If you prefer not to use the OpenAI API directly from the extension, switch to the command
backend and provide a command that prints only the transcript to stdout. This setting is user-scoped
for safety and should not be committed in workspace settings:
{
"voicePromptDev.transcriptionBackend": "command",
"voicePromptDev.transcriptionCommand": "my-transcriber --input {input}"
}
On Windows, if voicePromptDev.openaiApiKey is empty, the extension first checks the
current VS Code process environment and then falls back to the persisted OPENAI_API_KEY
stored in the user or machine environment registry.
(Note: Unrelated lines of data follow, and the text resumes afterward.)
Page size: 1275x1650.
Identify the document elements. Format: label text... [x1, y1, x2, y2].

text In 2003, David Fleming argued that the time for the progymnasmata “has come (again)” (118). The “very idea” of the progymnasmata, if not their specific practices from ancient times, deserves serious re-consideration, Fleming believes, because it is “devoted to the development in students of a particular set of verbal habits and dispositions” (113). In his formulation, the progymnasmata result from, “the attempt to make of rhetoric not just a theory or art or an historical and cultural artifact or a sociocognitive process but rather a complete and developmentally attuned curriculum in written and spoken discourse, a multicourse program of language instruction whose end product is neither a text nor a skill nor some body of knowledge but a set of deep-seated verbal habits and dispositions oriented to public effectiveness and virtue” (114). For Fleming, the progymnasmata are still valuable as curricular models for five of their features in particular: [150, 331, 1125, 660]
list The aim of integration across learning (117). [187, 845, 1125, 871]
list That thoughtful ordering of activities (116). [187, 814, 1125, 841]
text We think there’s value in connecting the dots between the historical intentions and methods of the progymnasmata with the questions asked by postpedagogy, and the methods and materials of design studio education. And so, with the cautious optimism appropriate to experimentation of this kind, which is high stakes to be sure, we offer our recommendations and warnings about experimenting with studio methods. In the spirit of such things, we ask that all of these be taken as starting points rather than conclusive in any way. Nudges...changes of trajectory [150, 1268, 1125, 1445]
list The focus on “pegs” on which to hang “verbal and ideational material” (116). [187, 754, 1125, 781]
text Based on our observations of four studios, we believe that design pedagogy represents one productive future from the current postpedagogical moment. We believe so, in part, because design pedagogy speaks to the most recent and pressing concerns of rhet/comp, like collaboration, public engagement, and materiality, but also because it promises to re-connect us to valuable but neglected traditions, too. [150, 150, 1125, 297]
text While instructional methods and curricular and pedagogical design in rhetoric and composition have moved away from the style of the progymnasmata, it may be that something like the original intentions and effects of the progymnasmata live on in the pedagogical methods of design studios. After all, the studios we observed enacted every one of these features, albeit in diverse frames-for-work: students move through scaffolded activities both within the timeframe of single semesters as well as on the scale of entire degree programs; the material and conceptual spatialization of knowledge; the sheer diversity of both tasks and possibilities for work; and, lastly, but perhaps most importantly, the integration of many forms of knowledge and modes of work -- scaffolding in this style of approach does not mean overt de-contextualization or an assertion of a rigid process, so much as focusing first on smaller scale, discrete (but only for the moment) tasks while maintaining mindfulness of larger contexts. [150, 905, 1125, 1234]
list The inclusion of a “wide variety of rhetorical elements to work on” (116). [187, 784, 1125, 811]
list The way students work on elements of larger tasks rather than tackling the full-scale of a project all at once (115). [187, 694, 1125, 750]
If you just changed the variable, restart
VS Code so integrated terminals and other extensions inherit the updated environment too.
If your preferred chat provider does not follow VS Code's generic shared chat focus behavior,
you can optionally override the command IDs the extension uses for chat targeting:
{
"voicePromptDev.chatProviderCommand": "workbench.view.extension.codexSecondaryViewContainer",
"voicePromptDev.chatOpenCommand": "workbench.chat.action.focusLastFocused",
"voicePromptDev.chatFocusCommand": "workbench.action.chat.focusInput"
}
chatProviderCommand is for provider-specific surface activation. chatOpenCommand restores the
shared chat host, and chatFocusCommand places the caret in the input box.
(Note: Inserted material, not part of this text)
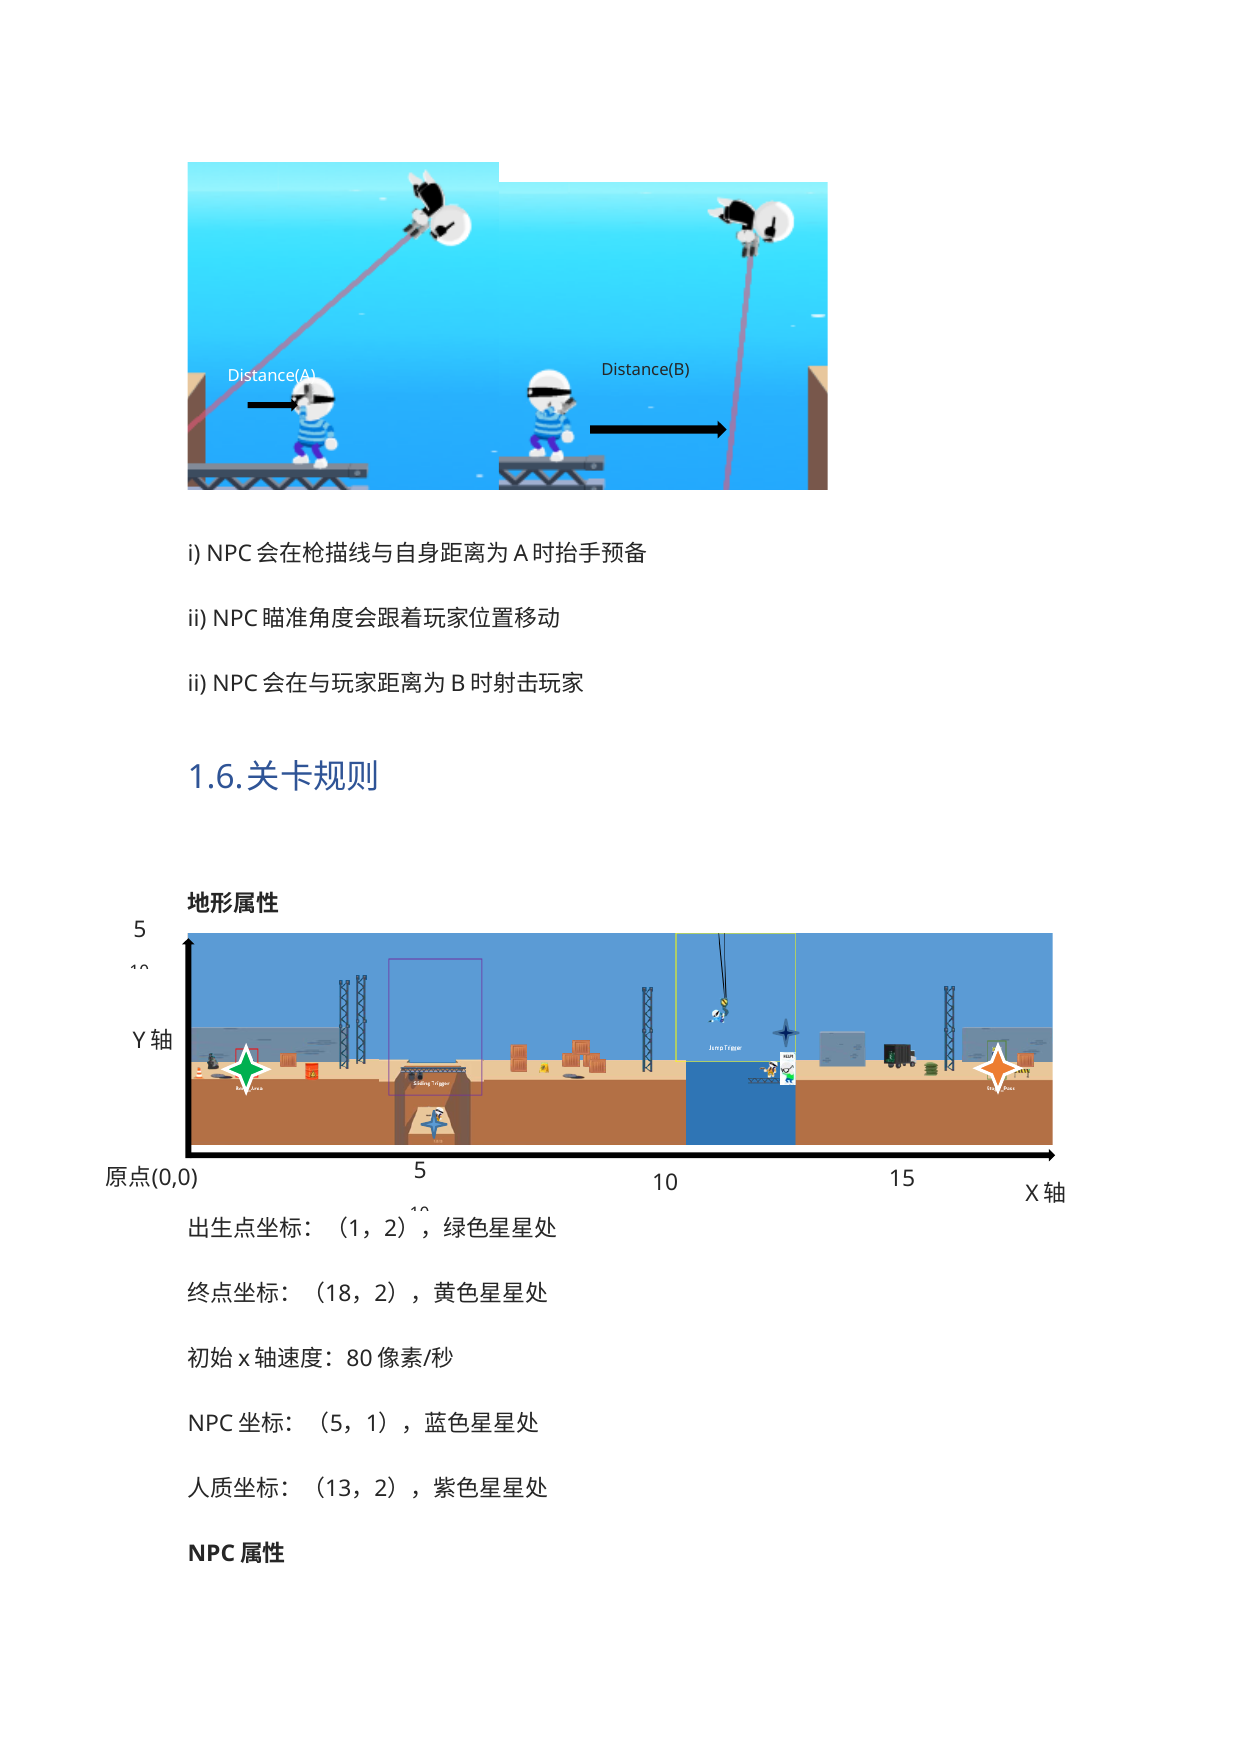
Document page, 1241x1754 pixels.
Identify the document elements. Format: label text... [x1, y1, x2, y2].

Other useful behavior defaults:
- Auto-route defaults to
Active Terminal
- Terminal auto-submit defaults to on when terminal auto-route is selected
- Replace mode defaults to on
- Chat auto-submit can be enabled, but Codex submit reliability still depends on the currently available VS Code commands
Use
- Open the Command Palette.
- Run
VoicePrompt Dev: Open.
- Focus the VS Code terminal you want transcripts sent to.
- In the panel, either:
- click
Start Recording, speak, then click the same button again to stop and transcribe
- or hold
Space while speaking, then release it
- Pick the auto-send target in the panel:
Active terminal or Active VS Code chat tab.
- Use the listed hotkeys for recording control and terminal approvals.
- By default, new transcripts replace the existing buffered transcript, auto-send to the active terminal, and auto-submit terminal sends when that auto-send destination is selected.
Landing Page Notes
If you are building a landing page or sales page from this repo, the most important current positioning points are:
- Voice prompting for AI coding workflows inside VS Code
- Local recording instead of browser mic capture
- Direct routing into terminal, chat, or editor
- Built for Codex-heavy and CLI-heavy developer loops
- Supports both hosted OpenAI transcription and bring-your-own transcription backend
For current product/website messaging, also reflect these recent UX additions:
- Theme-aware VS Code-native panel styling for both dark and light themes
- Recording-state visibility improvements, including panel-level recording border feedback
- Theme-specific logo swap between dark and light surfaces
- Transcription-only cost monitoring inside the panel
- Collapsible monitoring/details surfaces so the recording workflow stays compact
Shortcuts
Inside the panel:
R: start recording
Space: hold to record
E: send Enter to the active terminal while the panel stays focused
T: focus the active terminal
Ctrl+Shift+Q: focus VoicePrompt
1 / 2 / 3: send numbered choices to the active terminal
Y / N: send approval keys to the active terminal
Current Known Limits
- The direct chat paste flow targets the currently active VS Code chat tab first, then falls back to opening a chat panel when needed.
- Chat and terminal auto-submit rely on the available VS Code commands in the current environment, so fallback behavior may vary by extension version.
- Browser microphone fallback is used only when a supported local recorder is not available.
- The cost monitor tracks VoicePrompt transcription usage only. Downstream chat model usage and OpenAI wallet balance are not tracked in the panel.
- Publishing to the VS Code Marketplace is not done yet; see
NEXT_STEPS.md.
Rebuild
python3 build_vsix.py
Notes
If you want the repo handoff for later productization work, start with NEXT_STEPS.md.